#### DATASET EXCERPTS
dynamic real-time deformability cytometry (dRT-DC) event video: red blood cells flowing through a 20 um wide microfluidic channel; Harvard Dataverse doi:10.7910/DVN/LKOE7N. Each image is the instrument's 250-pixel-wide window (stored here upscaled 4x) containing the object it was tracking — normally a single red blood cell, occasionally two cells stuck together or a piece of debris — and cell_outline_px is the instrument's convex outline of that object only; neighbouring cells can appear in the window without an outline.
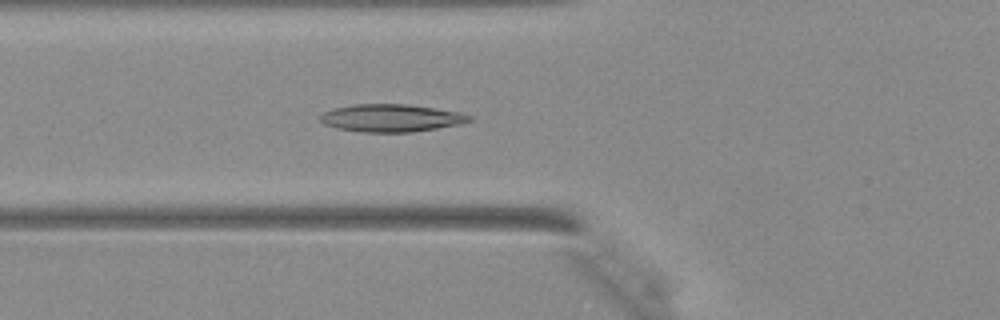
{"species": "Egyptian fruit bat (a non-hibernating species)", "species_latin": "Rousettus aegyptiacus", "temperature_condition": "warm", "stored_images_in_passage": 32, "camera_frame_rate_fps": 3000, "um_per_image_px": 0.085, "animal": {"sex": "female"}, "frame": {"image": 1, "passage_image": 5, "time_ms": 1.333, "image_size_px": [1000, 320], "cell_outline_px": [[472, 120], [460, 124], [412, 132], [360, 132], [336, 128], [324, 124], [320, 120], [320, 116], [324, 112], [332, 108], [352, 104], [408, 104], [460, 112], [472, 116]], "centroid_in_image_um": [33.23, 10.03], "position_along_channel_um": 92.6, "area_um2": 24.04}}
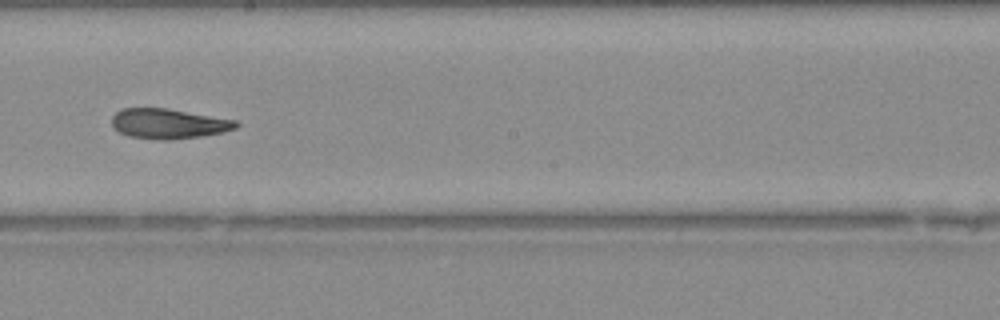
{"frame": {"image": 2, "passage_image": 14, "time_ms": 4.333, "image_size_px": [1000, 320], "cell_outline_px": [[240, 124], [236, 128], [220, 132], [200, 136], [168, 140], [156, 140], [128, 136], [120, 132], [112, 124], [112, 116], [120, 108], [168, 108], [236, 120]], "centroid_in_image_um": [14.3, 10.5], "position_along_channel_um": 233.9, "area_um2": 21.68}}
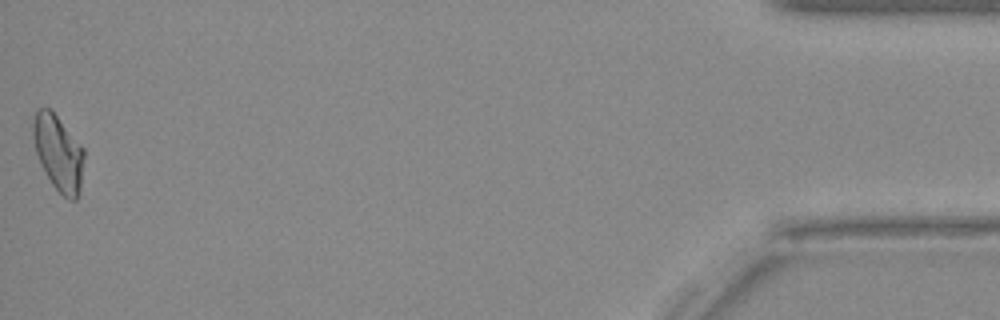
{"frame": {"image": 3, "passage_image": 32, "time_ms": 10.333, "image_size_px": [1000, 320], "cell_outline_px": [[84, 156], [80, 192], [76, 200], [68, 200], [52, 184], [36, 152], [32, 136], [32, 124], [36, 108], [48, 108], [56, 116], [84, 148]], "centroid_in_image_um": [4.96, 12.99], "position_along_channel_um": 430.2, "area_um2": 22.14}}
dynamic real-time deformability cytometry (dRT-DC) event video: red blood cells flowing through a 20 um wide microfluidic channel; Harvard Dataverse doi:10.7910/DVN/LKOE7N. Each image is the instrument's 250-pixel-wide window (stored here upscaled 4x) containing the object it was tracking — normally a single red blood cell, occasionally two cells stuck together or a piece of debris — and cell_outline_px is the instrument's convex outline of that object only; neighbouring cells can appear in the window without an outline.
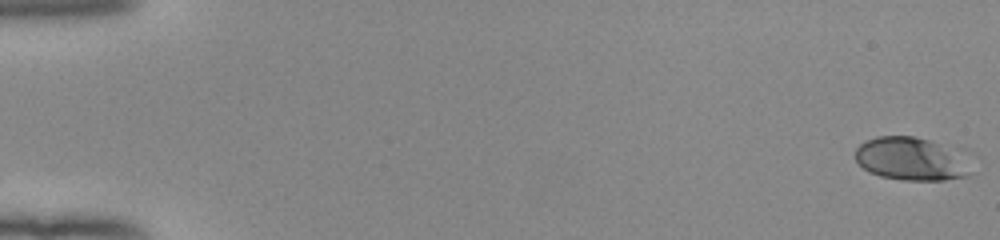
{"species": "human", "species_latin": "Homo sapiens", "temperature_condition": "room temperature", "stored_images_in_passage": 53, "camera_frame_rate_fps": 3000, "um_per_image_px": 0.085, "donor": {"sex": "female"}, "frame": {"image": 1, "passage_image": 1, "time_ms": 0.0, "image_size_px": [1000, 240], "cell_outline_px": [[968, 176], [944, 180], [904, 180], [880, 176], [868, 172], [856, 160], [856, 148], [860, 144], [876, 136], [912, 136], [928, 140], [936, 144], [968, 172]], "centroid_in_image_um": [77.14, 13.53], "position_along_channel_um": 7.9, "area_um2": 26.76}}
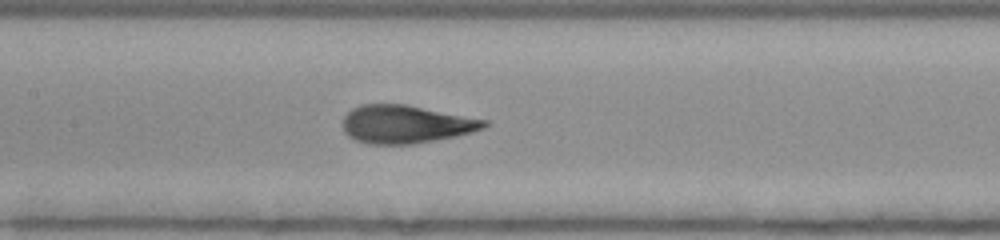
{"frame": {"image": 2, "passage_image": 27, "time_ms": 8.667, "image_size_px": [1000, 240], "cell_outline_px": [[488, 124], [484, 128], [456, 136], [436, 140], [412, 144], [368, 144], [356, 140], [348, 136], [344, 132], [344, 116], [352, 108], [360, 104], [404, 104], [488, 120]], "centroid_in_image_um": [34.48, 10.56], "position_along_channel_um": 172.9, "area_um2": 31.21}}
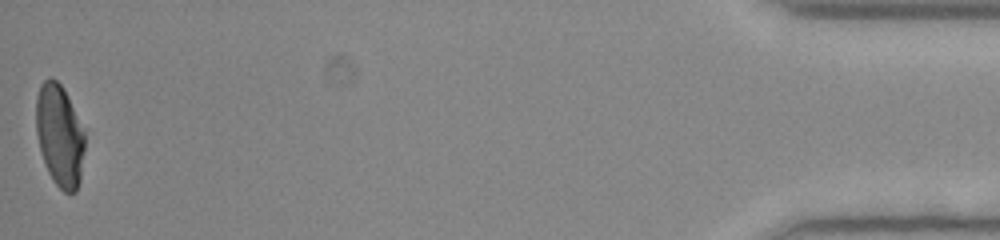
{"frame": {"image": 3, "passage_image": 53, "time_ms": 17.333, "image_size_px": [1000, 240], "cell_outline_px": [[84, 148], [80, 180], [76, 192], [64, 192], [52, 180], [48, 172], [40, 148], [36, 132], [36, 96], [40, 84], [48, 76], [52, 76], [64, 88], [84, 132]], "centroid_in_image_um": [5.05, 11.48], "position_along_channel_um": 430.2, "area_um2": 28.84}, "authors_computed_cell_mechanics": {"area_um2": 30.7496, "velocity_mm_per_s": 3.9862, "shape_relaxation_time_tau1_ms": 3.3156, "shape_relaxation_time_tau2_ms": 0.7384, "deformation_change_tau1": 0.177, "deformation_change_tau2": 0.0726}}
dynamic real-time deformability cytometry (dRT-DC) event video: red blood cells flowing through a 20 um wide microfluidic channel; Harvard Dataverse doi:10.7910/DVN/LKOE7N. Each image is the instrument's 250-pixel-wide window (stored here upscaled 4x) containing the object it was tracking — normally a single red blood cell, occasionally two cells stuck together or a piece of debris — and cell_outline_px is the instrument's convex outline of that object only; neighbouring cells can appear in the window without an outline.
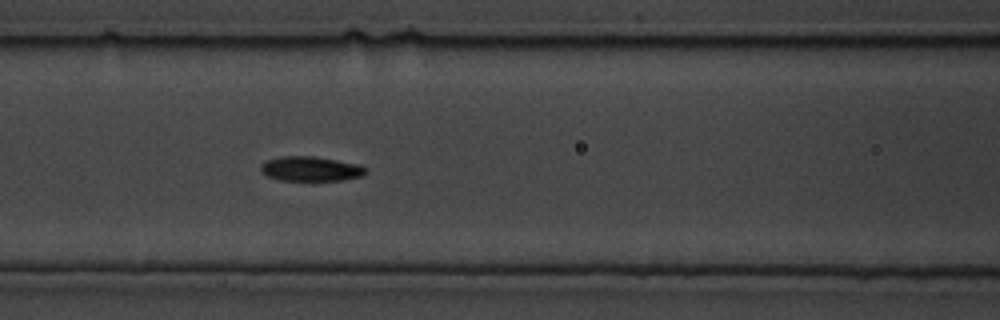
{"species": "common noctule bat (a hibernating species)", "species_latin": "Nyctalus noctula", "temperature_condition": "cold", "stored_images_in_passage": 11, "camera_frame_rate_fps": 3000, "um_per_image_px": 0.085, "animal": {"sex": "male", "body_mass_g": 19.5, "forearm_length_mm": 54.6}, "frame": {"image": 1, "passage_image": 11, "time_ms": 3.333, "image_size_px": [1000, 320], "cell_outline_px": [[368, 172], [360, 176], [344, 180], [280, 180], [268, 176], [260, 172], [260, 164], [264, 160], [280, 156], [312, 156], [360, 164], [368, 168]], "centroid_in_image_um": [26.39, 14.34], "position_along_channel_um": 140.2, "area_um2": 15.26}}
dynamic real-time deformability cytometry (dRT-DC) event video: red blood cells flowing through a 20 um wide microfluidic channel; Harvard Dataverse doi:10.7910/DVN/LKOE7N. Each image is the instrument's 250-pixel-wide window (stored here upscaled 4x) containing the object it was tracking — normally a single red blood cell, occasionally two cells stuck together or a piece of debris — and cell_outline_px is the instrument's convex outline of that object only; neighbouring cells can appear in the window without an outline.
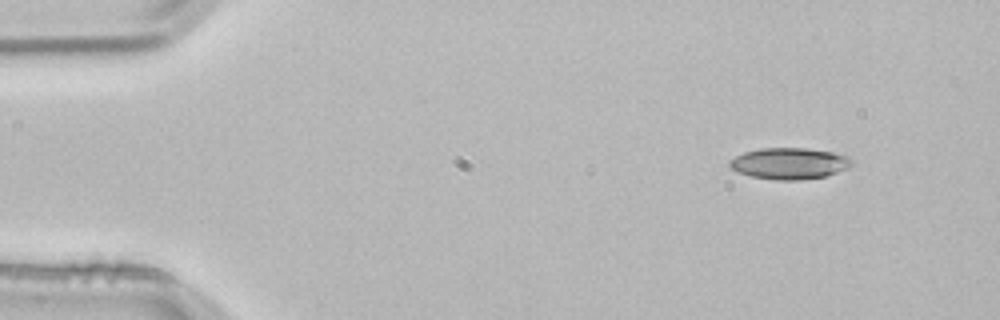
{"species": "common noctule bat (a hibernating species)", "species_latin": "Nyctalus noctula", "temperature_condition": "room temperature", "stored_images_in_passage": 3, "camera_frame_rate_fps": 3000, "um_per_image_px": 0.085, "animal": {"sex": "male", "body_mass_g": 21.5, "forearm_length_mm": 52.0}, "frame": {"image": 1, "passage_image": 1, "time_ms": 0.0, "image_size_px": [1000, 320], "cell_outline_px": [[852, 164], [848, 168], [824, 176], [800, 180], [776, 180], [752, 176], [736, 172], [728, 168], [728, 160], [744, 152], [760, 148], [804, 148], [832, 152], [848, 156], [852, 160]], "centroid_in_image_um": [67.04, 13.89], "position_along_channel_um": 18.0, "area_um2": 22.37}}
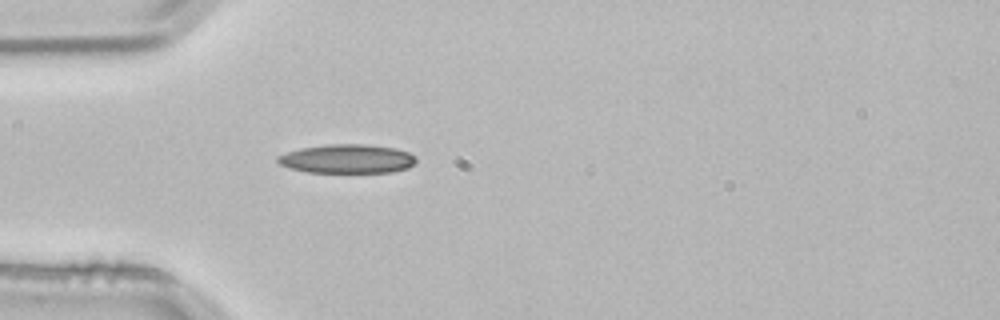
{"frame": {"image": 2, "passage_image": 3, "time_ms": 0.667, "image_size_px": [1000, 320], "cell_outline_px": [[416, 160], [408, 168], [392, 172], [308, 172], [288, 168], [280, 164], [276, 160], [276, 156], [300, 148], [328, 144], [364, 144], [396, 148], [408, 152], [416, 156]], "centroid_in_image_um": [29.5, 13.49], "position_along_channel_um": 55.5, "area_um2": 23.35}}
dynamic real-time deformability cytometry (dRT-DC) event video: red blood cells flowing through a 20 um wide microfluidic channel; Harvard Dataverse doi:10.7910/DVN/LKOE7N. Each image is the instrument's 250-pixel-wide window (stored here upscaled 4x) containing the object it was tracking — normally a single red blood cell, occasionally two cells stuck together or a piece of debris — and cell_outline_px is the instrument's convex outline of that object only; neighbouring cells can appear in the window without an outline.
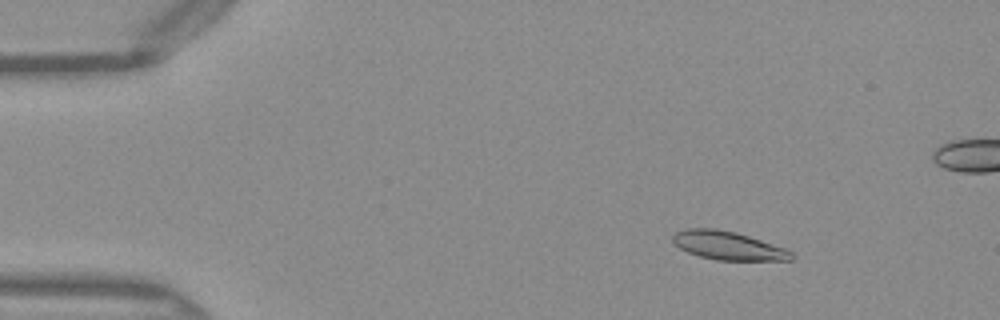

#### PROBLEM TO WORK ON
Print all of the records shown above exactly, leaving out each picture.

#### FINISHED EXERCISE
dynamic real-time deformability cytometry (dRT-DC) event video: red blood cells flowing through a 20 um wide microfluidic channel; Harvard Dataverse doi:10.7910/DVN/LKOE7N. Each image is the instrument's 250-pixel-wide window (stored here upscaled 4x) containing the object it was tracking — normally a single red blood cell, occasionally two cells stuck together or a piece of debris — and cell_outline_px is the instrument's convex outline of that object only; neighbouring cells can appear in the window without an outline.
{"species": "Egyptian fruit bat (a non-hibernating species)", "species_latin": "Rousettus aegyptiacus", "temperature_condition": "warm", "stored_images_in_passage": 32, "camera_frame_rate_fps": 3000, "um_per_image_px": 0.085, "animal": {"sex": "female"}, "frame": {"image": 1, "passage_image": 5, "time_ms": 1.333, "image_size_px": [1000, 320], "cell_outline_px": [[472, 120], [460, 124], [412, 132], [360, 132], [336, 128], [324, 124], [320, 120], [320, 116], [324, 112], [332, 108], [352, 104], [408, 104], [460, 112], [472, 116]], "centroid_in_image_um": [33.23, 10.03], "position_along_channel_um": 92.6, "area_um2": 24.04}}
{"frame": {"image": 2, "passage_image": 14, "time_ms": 4.333, "image_size_px": [1000, 320], "cell_outline_px": [[240, 124], [236, 128], [220, 132], [200, 136], [168, 140], [156, 140], [128, 136], [120, 132], [112, 124], [112, 116], [120, 108], [168, 108], [236, 120]], "centroid_in_image_um": [14.3, 10.5], "position_along_channel_um": 233.9, "area_um2": 21.68}}
{"frame": {"image": 3, "passage_image": 32, "time_ms": 10.333, "image_size_px": [1000, 320], "cell_outline_px": [[84, 156], [80, 192], [76, 200], [68, 200], [52, 184], [36, 152], [32, 136], [32, 124], [36, 108], [48, 108], [56, 116], [84, 148]], "centroid_in_image_um": [4.96, 12.99], "position_along_channel_um": 430.2, "area_um2": 22.14}}
dynamic real-time deformability cytometry (dRT-DC) event video: red blood cells flowing through a 20 um wide microfluidic channel; Harvard Dataverse doi:10.7910/DVN/LKOE7N. Each image is the instrument's 250-pixel-wide window (stored here upscaled 4x) containing the object it was tracking — normally a single red blood cell, occasionally two cells stuck together or a piece of debris — and cell_outline_px is the instrument's convex outline of that object only; neighbouring cells can appear in the window without an outline.
{"species": "human", "species_latin": "Homo sapiens", "temperature_condition": "room temperature", "stored_images_in_passage": 53, "camera_frame_rate_fps": 3000, "um_per_image_px": 0.085, "donor": {"sex": "female"}, "frame": {"image": 1, "passage_image": 1, "time_ms": 0.0, "image_size_px": [1000, 240], "cell_outline_px": [[968, 176], [944, 180], [904, 180], [880, 176], [868, 172], [856, 160], [856, 148], [860, 144], [876, 136], [912, 136], [928, 140], [936, 144], [968, 172]], "centroid_in_image_um": [77.14, 13.53], "position_along_channel_um": 7.9, "area_um2": 26.76}}
{"frame": {"image": 2, "passage_image": 27, "time_ms": 8.667, "image_size_px": [1000, 240], "cell_outline_px": [[488, 124], [484, 128], [456, 136], [436, 140], [412, 144], [368, 144], [356, 140], [348, 136], [344, 132], [344, 116], [352, 108], [360, 104], [404, 104], [488, 120]], "centroid_in_image_um": [34.48, 10.56], "position_along_channel_um": 172.9, "area_um2": 31.21}}
{"frame": {"image": 3, "passage_image": 53, "time_ms": 17.333, "image_size_px": [1000, 240], "cell_outline_px": [[84, 148], [80, 180], [76, 192], [64, 192], [52, 180], [48, 172], [40, 148], [36, 132], [36, 96], [40, 84], [48, 76], [52, 76], [64, 88], [84, 132]], "centroid_in_image_um": [5.05, 11.48], "position_along_channel_um": 430.2, "area_um2": 28.84}, "authors_computed_cell_mechanics": {"area_um2": 30.7496, "velocity_mm_per_s": 3.9862, "shape_relaxation_time_tau1_ms": 3.3156, "shape_relaxation_time_tau2_ms": 0.7384, "deformation_change_tau1": 0.177, "deformation_change_tau2": 0.0726}}
dynamic real-time deformability cytometry (dRT-DC) event video: red blood cells flowing through a 20 um wide microfluidic channel; Harvard Dataverse doi:10.7910/DVN/LKOE7N. Each image is the instrument's 250-pixel-wide window (stored here upscaled 4x) containing the object it was tracking — normally a single red blood cell, occasionally two cells stuck together or a piece of debris — and cell_outline_px is the instrument's convex outline of that object only; neighbouring cells can appear in the window without an outline.
{"species": "common noctule bat (a hibernating species)", "species_latin": "Nyctalus noctula", "temperature_condition": "cold", "stored_images_in_passage": 11, "camera_frame_rate_fps": 3000, "um_per_image_px": 0.085, "animal": {"sex": "male", "body_mass_g": 19.5, "forearm_length_mm": 54.6}, "frame": {"image": 1, "passage_image": 11, "time_ms": 3.333, "image_size_px": [1000, 320], "cell_outline_px": [[368, 172], [360, 176], [344, 180], [280, 180], [268, 176], [260, 172], [260, 164], [264, 160], [280, 156], [312, 156], [360, 164], [368, 168]], "centroid_in_image_um": [26.39, 14.34], "position_along_channel_um": 140.2, "area_um2": 15.26}}
dynamic real-time deformability cytometry (dRT-DC) event video: red blood cells flowing through a 20 um wide microfluidic channel; Harvard Dataverse doi:10.7910/DVN/LKOE7N. Each image is the instrument's 250-pixel-wide window (stored here upscaled 4x) containing the object it was tracking — normally a single red blood cell, occasionally two cells stuck together or a piece of debris — and cell_outline_px is the instrument's convex outline of that object only; neighbouring cells can appear in the window without an outline.
{"species": "common noctule bat (a hibernating species)", "species_latin": "Nyctalus noctula", "temperature_condition": "room temperature", "stored_images_in_passage": 3, "camera_frame_rate_fps": 3000, "um_per_image_px": 0.085, "animal": {"sex": "male", "body_mass_g": 21.5, "forearm_length_mm": 52.0}, "frame": {"image": 1, "passage_image": 1, "time_ms": 0.0, "image_size_px": [1000, 320], "cell_outline_px": [[852, 164], [848, 168], [824, 176], [800, 180], [776, 180], [752, 176], [736, 172], [728, 168], [728, 160], [744, 152], [760, 148], [804, 148], [832, 152], [848, 156], [852, 160]], "centroid_in_image_um": [67.04, 13.89], "position_along_channel_um": 18.0, "area_um2": 22.37}}
{"frame": {"image": 2, "passage_image": 3, "time_ms": 0.667, "image_size_px": [1000, 320], "cell_outline_px": [[416, 160], [408, 168], [392, 172], [308, 172], [288, 168], [280, 164], [276, 160], [276, 156], [300, 148], [328, 144], [364, 144], [396, 148], [408, 152], [416, 156]], "centroid_in_image_um": [29.5, 13.49], "position_along_channel_um": 55.5, "area_um2": 23.35}}
dynamic real-time deformability cytometry (dRT-DC) event video: red blood cells flowing through a 20 um wide microfluidic channel; Harvard Dataverse doi:10.7910/DVN/LKOE7N. Each image is the instrument's 250-pixel-wide window (stored here upscaled 4x) containing the object it was tracking — normally a single red blood cell, occasionally two cells stuck together or a piece of debris — and cell_outline_px is the instrument's convex outline of that object only; neighbouring cells can appear in the window without an outline.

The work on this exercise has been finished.